TASK BRIEF: How many lines in the data below contain the word "entity"? Reply with only the number.

DATA IN THIS EXERCISE:
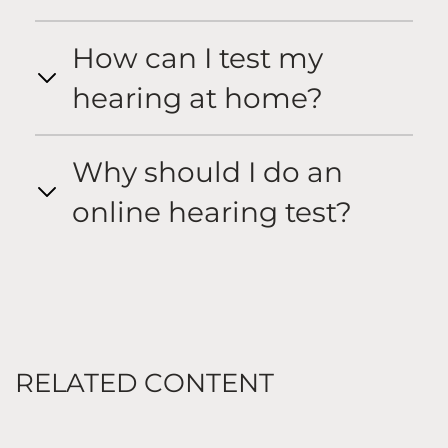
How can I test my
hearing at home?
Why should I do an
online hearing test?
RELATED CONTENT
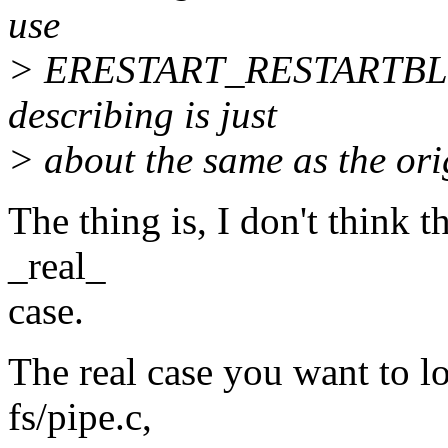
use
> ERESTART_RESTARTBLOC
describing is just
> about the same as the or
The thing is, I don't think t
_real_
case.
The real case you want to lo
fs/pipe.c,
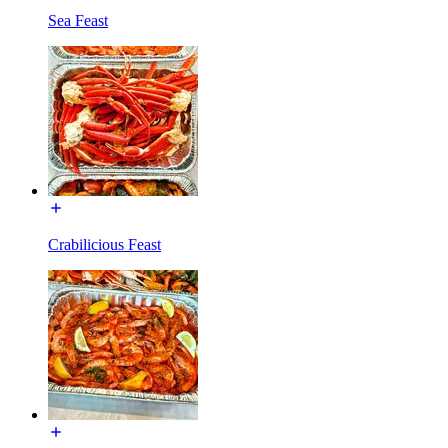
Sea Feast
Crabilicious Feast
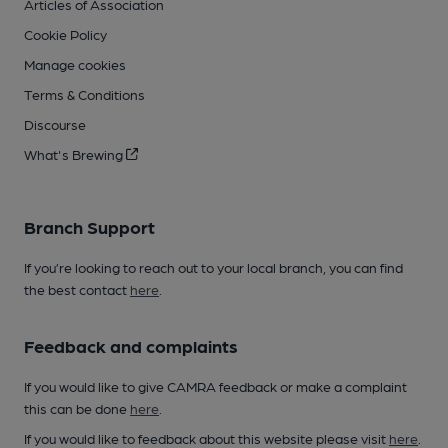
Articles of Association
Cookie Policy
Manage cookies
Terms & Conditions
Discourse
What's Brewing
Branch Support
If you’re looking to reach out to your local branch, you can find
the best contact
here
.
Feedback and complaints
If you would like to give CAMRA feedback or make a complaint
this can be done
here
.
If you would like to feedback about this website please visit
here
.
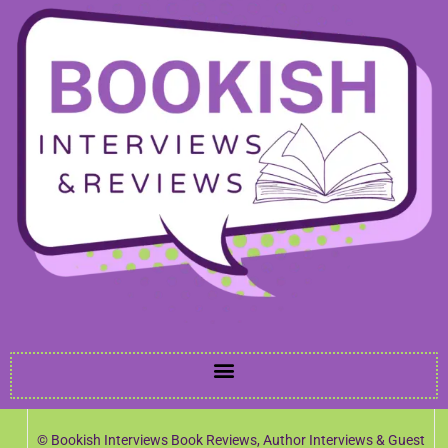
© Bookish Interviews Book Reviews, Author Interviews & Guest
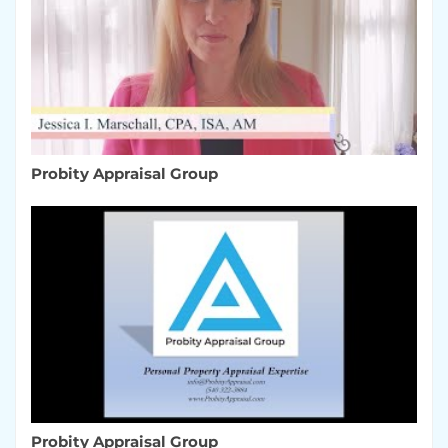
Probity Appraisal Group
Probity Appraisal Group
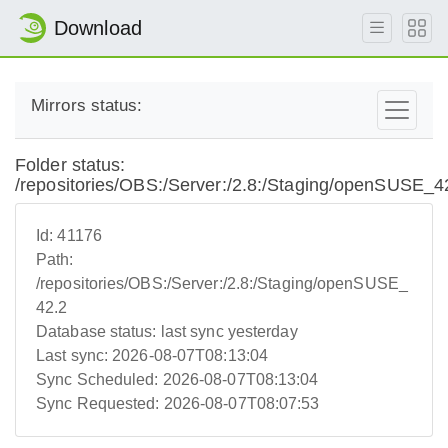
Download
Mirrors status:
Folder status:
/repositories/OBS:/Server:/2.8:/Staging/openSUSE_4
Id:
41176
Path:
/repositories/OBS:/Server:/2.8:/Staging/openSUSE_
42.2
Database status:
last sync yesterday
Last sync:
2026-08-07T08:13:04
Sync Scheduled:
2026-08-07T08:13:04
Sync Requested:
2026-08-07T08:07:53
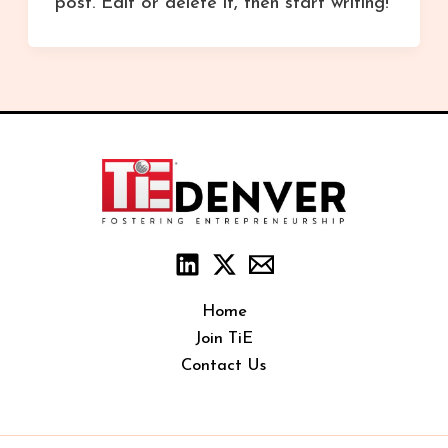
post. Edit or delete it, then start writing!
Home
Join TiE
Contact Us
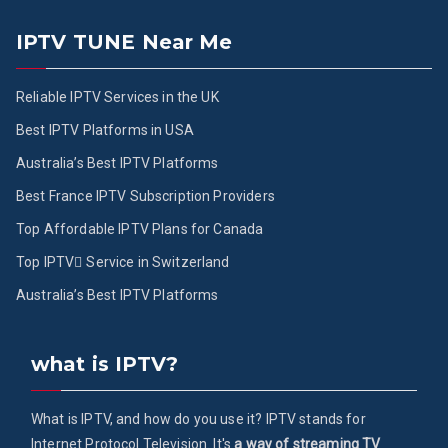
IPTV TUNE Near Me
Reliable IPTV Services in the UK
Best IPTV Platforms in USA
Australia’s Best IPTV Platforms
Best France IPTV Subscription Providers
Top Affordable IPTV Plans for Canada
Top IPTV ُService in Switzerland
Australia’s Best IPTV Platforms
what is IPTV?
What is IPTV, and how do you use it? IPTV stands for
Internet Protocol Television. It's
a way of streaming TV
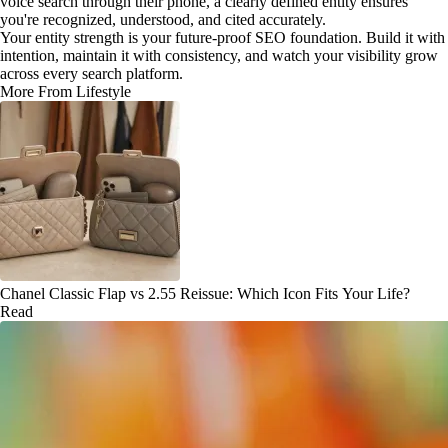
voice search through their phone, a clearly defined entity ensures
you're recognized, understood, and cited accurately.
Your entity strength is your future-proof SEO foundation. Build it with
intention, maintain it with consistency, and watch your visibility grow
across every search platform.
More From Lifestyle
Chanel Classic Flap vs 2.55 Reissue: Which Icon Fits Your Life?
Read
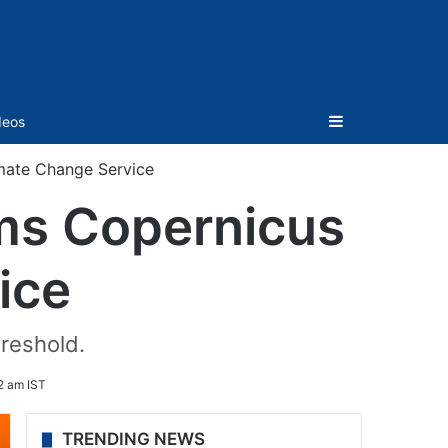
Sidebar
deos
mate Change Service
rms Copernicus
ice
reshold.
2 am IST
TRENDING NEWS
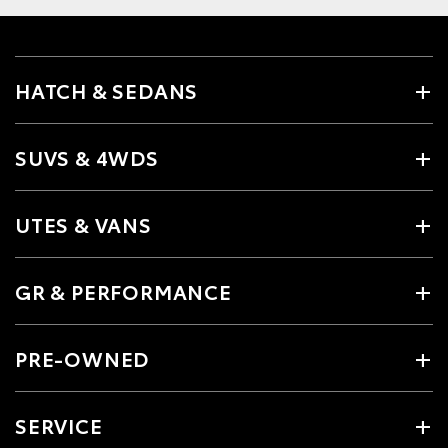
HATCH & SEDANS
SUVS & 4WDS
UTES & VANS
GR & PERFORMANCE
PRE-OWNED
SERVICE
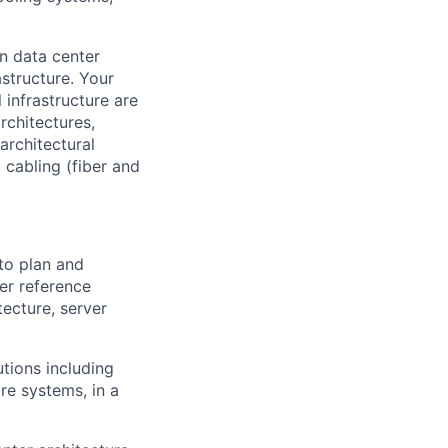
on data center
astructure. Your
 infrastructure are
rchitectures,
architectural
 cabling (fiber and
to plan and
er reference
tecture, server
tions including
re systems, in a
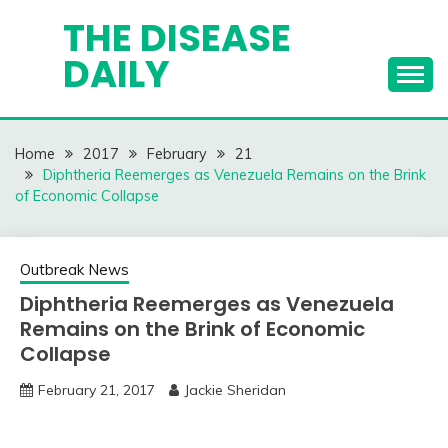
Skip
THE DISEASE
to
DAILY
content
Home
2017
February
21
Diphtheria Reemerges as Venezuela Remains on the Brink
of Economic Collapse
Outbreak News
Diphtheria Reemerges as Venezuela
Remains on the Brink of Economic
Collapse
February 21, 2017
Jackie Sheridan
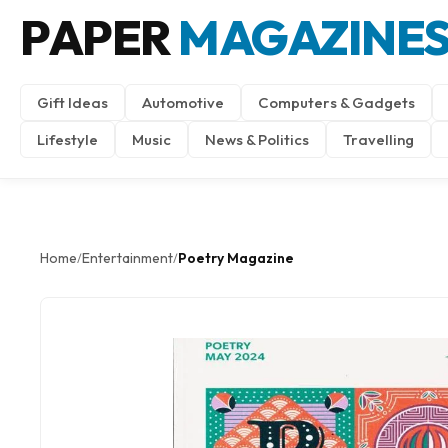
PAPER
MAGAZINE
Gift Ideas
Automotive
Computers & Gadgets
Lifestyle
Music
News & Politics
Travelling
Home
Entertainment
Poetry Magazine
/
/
==
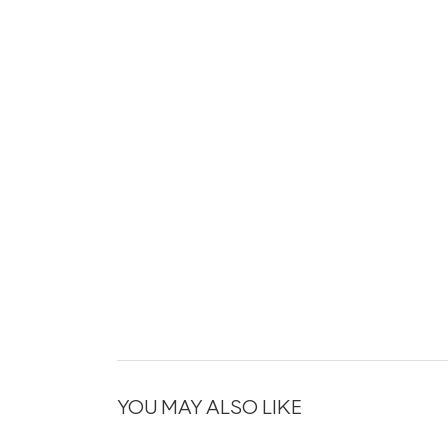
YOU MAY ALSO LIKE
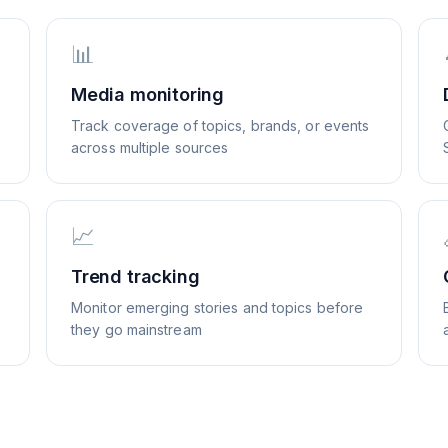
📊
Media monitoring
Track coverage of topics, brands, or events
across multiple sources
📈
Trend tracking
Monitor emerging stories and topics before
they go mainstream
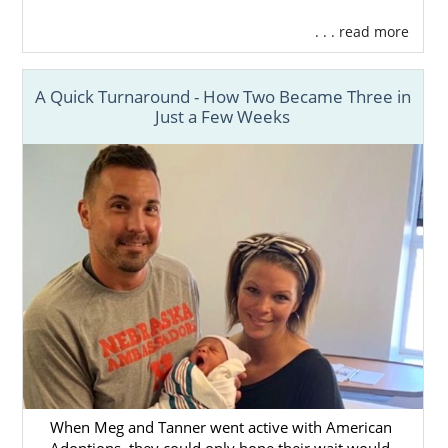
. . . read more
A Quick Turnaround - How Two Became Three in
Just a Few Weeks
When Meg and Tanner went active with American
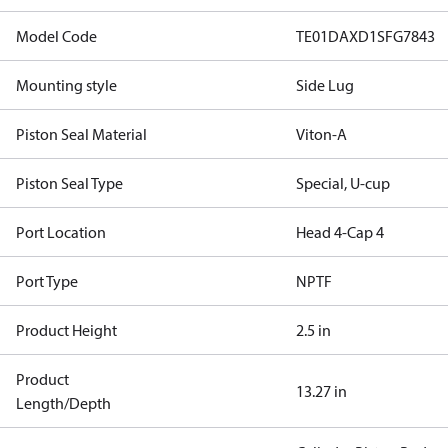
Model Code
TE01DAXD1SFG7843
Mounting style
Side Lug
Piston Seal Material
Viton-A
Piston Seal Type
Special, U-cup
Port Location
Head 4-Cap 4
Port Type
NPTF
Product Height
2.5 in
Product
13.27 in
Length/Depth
==
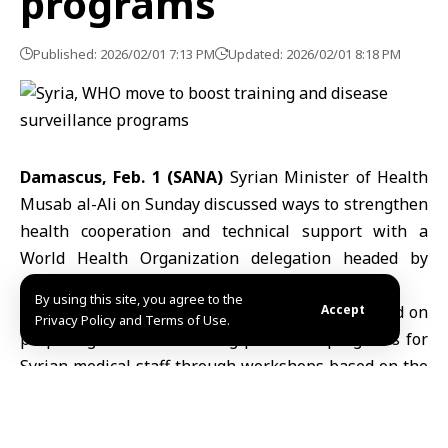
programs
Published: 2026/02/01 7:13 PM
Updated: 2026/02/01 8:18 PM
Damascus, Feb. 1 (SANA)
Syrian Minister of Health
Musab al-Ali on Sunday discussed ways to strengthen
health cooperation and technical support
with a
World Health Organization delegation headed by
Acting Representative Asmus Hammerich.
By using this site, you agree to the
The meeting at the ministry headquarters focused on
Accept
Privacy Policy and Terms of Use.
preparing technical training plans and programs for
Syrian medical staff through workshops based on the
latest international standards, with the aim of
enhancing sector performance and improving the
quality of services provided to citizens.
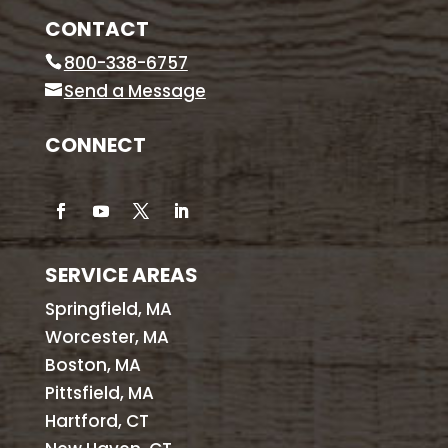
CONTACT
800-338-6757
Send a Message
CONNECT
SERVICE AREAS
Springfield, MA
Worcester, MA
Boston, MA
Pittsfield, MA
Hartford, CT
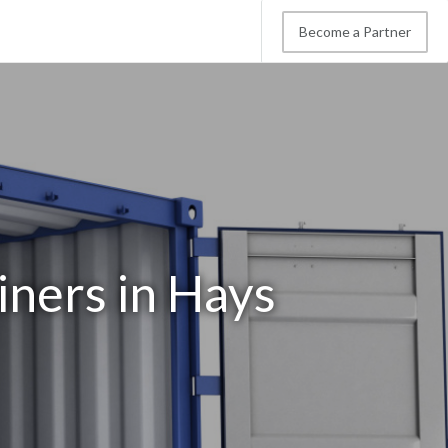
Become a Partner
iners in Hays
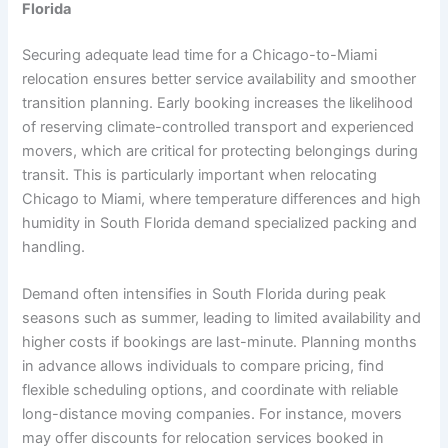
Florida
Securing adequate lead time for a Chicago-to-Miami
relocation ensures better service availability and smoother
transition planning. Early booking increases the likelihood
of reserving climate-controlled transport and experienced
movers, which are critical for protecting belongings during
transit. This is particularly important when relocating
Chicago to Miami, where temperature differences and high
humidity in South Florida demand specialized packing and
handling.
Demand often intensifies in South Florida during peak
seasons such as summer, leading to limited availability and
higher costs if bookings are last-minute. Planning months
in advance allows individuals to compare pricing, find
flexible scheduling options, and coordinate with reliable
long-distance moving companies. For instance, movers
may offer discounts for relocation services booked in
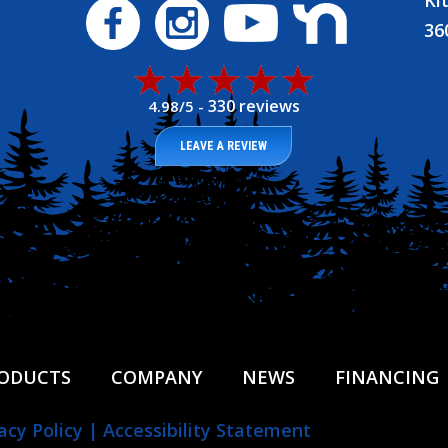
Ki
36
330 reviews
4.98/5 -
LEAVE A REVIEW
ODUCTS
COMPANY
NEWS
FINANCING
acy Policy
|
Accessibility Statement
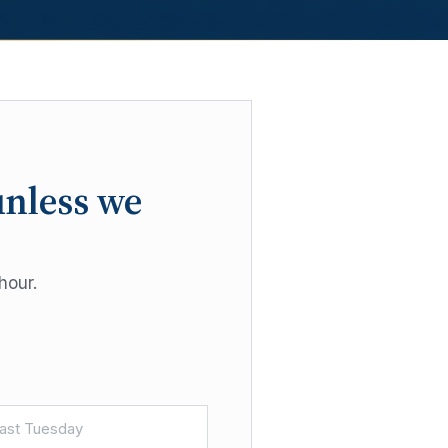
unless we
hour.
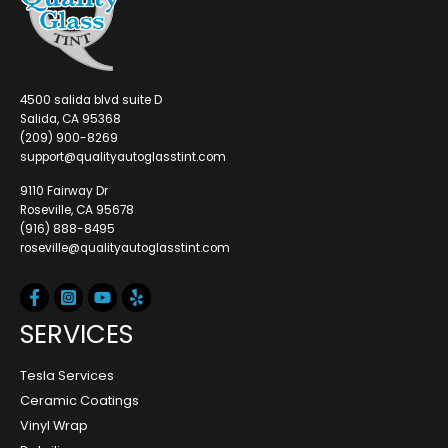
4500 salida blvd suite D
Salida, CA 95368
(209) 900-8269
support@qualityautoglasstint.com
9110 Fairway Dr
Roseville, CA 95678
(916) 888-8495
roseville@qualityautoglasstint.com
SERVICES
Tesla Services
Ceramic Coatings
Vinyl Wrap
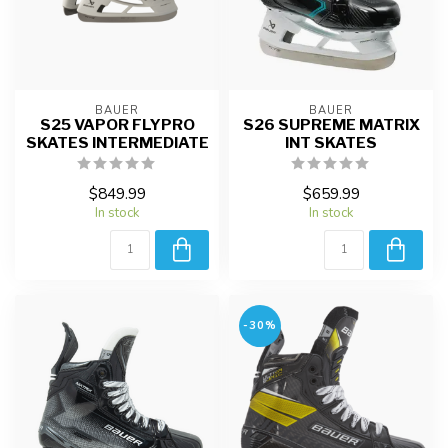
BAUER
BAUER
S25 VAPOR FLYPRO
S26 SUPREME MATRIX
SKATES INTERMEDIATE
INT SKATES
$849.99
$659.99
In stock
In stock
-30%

SOLVED EXERCISE: 2